RECORDS SHOWN:
━━━━━━━━━━━━━━━━━━━━━━━━━━━━━━

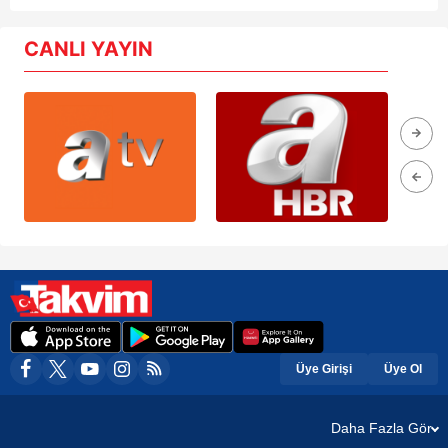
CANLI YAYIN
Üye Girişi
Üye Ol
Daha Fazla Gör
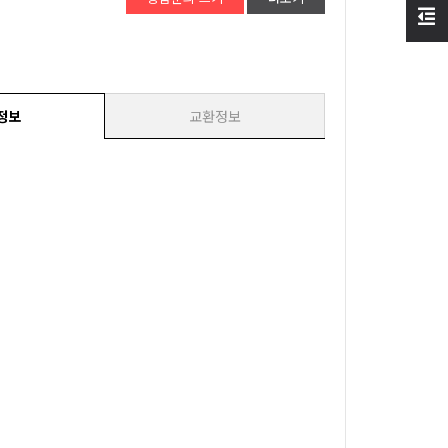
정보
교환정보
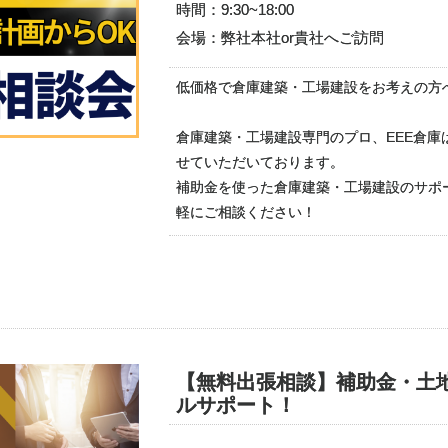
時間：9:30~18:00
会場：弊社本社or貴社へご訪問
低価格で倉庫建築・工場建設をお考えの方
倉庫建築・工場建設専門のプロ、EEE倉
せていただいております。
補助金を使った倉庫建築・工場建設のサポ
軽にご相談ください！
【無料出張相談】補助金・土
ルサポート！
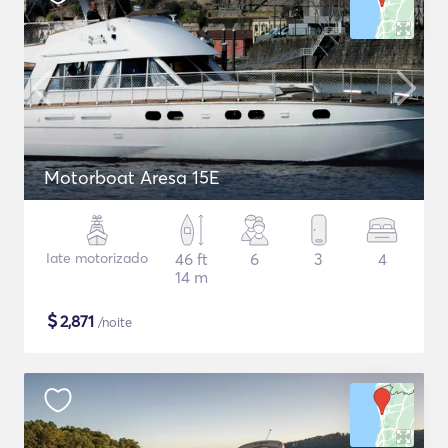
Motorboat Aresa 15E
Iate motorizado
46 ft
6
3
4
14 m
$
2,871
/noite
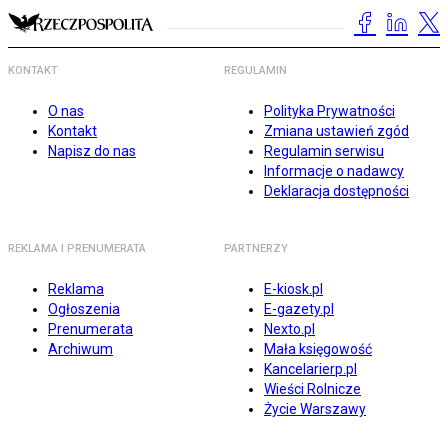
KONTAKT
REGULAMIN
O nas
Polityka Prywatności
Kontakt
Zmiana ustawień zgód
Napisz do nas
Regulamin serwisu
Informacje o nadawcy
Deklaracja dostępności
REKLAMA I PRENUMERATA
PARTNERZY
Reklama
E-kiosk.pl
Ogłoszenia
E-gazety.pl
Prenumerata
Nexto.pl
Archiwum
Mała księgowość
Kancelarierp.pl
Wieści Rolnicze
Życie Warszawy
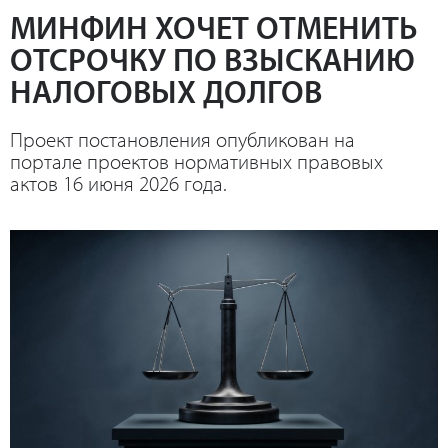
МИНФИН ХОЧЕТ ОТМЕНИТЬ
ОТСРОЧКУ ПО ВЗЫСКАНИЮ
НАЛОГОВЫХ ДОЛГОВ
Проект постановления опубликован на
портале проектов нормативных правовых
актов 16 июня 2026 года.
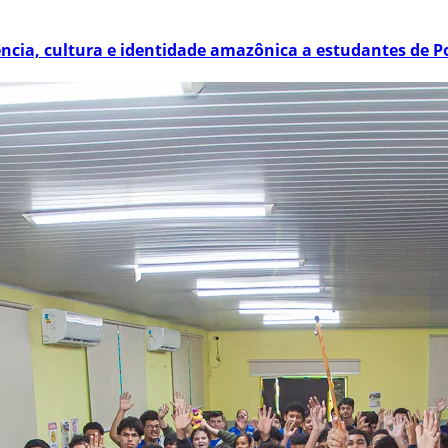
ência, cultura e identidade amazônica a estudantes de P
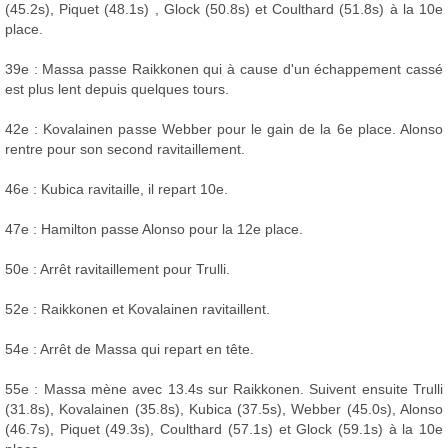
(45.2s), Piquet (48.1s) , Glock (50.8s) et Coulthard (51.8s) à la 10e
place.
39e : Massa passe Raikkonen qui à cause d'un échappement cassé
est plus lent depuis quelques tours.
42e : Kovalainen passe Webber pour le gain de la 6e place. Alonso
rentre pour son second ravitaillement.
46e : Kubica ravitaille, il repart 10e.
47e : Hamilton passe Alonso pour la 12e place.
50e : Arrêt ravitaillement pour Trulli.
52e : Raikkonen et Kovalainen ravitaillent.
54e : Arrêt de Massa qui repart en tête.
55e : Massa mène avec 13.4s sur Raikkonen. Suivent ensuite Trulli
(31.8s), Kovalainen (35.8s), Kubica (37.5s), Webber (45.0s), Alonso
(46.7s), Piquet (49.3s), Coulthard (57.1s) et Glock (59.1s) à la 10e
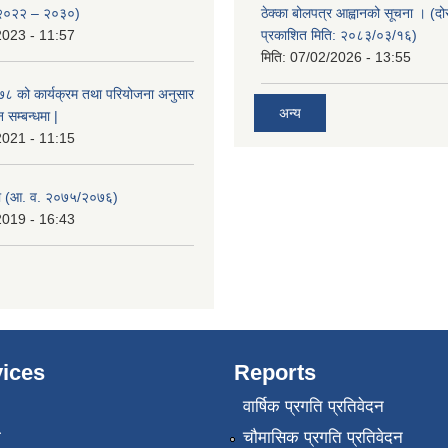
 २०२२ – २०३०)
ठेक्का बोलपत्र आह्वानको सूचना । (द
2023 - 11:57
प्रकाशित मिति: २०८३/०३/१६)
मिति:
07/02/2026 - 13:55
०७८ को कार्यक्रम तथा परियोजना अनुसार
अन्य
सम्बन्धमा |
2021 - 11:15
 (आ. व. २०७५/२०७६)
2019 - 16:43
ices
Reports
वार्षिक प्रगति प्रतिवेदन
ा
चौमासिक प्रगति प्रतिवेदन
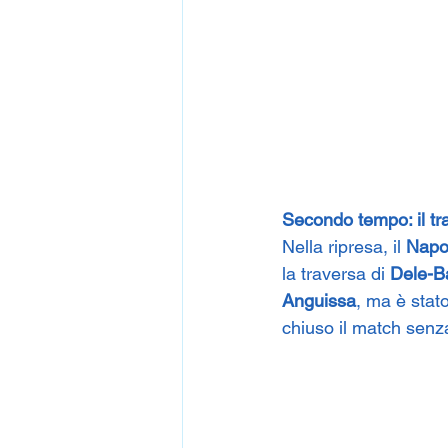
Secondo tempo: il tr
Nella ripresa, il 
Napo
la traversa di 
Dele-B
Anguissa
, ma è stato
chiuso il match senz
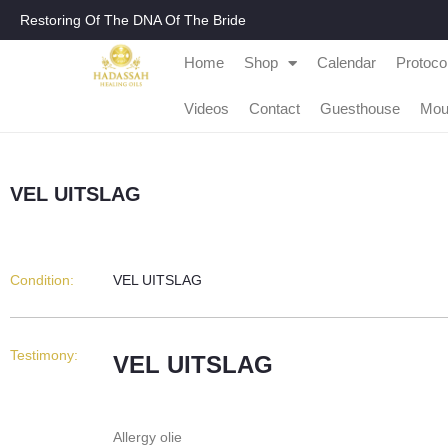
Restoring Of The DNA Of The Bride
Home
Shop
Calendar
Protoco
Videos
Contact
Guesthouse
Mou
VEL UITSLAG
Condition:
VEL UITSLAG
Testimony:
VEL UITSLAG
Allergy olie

━━━━━━━━━━━━━━━━━━━━━━━━━━━━━━

YOUR INSTRUCTIONS: Return, line for line and unchanged, all the text read from every row above, and leave out the picture lines.

EXERCISE RESULT:
CANLI YAYIN
Üye Girişi
Üye Ol
Daha Fazla Gör
정보
교환정보
時間：9:30~18:00
会場：弊社本社or貴社へご訪問
低価格で倉庫建築・工場建設をお考えの方
倉庫建築・工場建設専門のプロ、EEE倉
せていただいております。
補助金を使った倉庫建築・工場建設のサポ
軽にご相談ください！
【無料出張相談】補助金・土
ルサポート！
Motorboat Aresa 15E
Iate motorizado
46 ft
6
3
4
14 m
$
2,871
/noite
KONTAKT
REGULAMIN
O nas
Polityka Prywatności
Kontakt
Zmiana ustawień zgód
Napisz do nas
Regulamin serwisu
Informacje o nadawcy
Deklaracja dostępności
REKLAMA I PRENUMERATA
PARTNERZY
Reklama
E-kiosk.pl
Ogłoszenia
E-gazety.pl
Prenumerata
Nexto.pl
Archiwum
Mała księgowość
Kancelarierp.pl
Wieści Rolnicze
Życie Warszawy
МИНФИН ХОЧЕТ ОТМЕНИТЬ
ОТСРОЧКУ ПО ВЗЫСКАНИЮ
НАЛОГОВЫХ ДОЛГОВ
Проект постановления опубликован на
портале проектов нормативных правовых
актов 16 июня 2026 года.
ência, cultura e identidade amazônica a estudantes de P
(45.2s), Piquet (48.1s) , Glock (50.8s) et Coulthard (51.8s) à la 10e
place.
39e : Massa passe Raikkonen qui à cause d'un échappement cassé
est plus lent depuis quelques tours.
42e : Kovalainen passe Webber pour le gain de la 6e place. Alonso
rentre pour son second ravitaillement.
46e : Kubica ravitaille, il repart 10e.
47e : Hamilton passe Alonso pour la 12e place.
50e : Arrêt ravitaillement pour Trulli.
52e : Raikkonen et Kovalainen ravitaillent.
54e : Arrêt de Massa qui repart en tête.
55e : Massa mène avec 13.4s sur Raikkonen. Suivent ensuite Trulli
(31.8s), Kovalainen (35.8s), Kubica (37.5s), Webber (45.0s), Alonso
(46.7s), Piquet (49.3s), Coulthard (57.1s) et Glock (59.1s) à la 10e
 २०२२ – २०३०)
ठेक्का बोलपत्र आह्वानको सूचना । (द
2023 - 11:57
प्रकाशित मिति: २०८३/०३/१६)
मिति:
07/02/2026 - 13:55
०७८ को कार्यक्रम तथा परियोजना अनुसार
अन्य
सम्बन्धमा |
2021 - 11:15
 (आ. व. २०७५/२०७६)
2019 - 16:43
ices
Reports
वार्षिक प्रगति प्रतिवेदन
ा
चौमासिक प्रगति प्रतिवेदन
Secondo tempo: il tr
Nella ripresa, il 
Napo
la traversa di 
Dele-B
Anguissa
, ma è stato
chiuso il match senz
Restoring Of The DNA Of The Bride
Home
Shop
Calendar
Protoco
Videos
Contact
Guesthouse
Mou
VEL UITSLAG
Condition:
VEL UITSLAG
Testimony:
VEL UITSLAG
Allergy olie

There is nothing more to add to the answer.